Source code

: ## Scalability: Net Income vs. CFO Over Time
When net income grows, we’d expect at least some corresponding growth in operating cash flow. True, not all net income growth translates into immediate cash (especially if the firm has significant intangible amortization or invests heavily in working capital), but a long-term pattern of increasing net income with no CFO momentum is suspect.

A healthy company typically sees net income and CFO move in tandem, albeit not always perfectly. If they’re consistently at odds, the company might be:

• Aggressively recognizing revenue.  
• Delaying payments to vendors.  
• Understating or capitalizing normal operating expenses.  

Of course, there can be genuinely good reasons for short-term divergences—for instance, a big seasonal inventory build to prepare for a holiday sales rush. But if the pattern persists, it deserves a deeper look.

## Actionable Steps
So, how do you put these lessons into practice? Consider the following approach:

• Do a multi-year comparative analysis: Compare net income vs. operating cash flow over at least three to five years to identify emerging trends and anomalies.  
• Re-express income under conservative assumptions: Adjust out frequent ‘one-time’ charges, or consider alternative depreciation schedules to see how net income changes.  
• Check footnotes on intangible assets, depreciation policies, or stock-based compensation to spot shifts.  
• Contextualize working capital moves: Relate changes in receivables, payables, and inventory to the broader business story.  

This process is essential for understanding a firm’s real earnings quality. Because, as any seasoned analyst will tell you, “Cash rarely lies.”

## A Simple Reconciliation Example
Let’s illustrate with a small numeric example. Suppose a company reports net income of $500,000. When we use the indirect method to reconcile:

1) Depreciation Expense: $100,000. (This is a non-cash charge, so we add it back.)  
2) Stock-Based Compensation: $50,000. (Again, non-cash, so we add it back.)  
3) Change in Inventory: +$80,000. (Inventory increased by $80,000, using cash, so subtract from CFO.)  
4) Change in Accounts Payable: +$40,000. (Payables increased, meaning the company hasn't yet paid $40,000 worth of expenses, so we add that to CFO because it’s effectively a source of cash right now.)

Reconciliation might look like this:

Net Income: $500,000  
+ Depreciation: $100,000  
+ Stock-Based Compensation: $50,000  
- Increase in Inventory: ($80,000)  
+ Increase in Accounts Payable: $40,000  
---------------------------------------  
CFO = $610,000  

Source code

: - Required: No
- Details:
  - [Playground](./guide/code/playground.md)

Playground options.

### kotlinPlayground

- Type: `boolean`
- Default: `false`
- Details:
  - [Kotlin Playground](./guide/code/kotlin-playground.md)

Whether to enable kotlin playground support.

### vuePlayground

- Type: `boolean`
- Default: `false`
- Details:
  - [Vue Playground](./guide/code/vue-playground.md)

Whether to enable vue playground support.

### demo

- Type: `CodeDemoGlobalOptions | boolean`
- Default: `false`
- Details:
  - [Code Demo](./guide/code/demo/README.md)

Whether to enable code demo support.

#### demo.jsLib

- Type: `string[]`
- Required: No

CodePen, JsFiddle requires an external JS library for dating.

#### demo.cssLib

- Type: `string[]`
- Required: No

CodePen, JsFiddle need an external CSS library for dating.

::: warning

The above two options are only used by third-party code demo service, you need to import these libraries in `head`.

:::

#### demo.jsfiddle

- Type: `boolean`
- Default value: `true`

==================================================

## What is being asked
Give the stretch from the line containing "### vuePlayground" through the end of the items above as a JSON list of strings, one string per line, leaving out blank lines.

## Exercise answer
[
  "### vuePlayground",
  "- Type: `boolean`",
  "- Default: `false`",
  "- Details:",
  "  - [Vue Playground](./guide/code/vue-playground.md)",
  "Whether to enable vue playground support.",
  "### demo",
  "- Type: `CodeDemoGlobalOptions | boolean`",
  "- Default: `false`",
  "- Details:",
  "  - [Code Demo](./guide/code/demo/README.md)",
  "Whether to enable code demo support.",
  "#### demo.jsLib",
  "- Type: `string[]`",
  "- Required: No",
  "CodePen, JsFiddle requires an external JS library for dating.",
  "#### demo.cssLib",
  "- Type: `string[]`",
  "- Required: No",
  "CodePen, JsFiddle need an external CSS library for dating.",
  "::: warning",
  "The above two options are only used by third-party code demo service, you need to import these libraries in `head`.",
  ":::",
  "#### demo.jsfiddle",
  "- Type: `boolean`",
  "- Default value: `true`"
]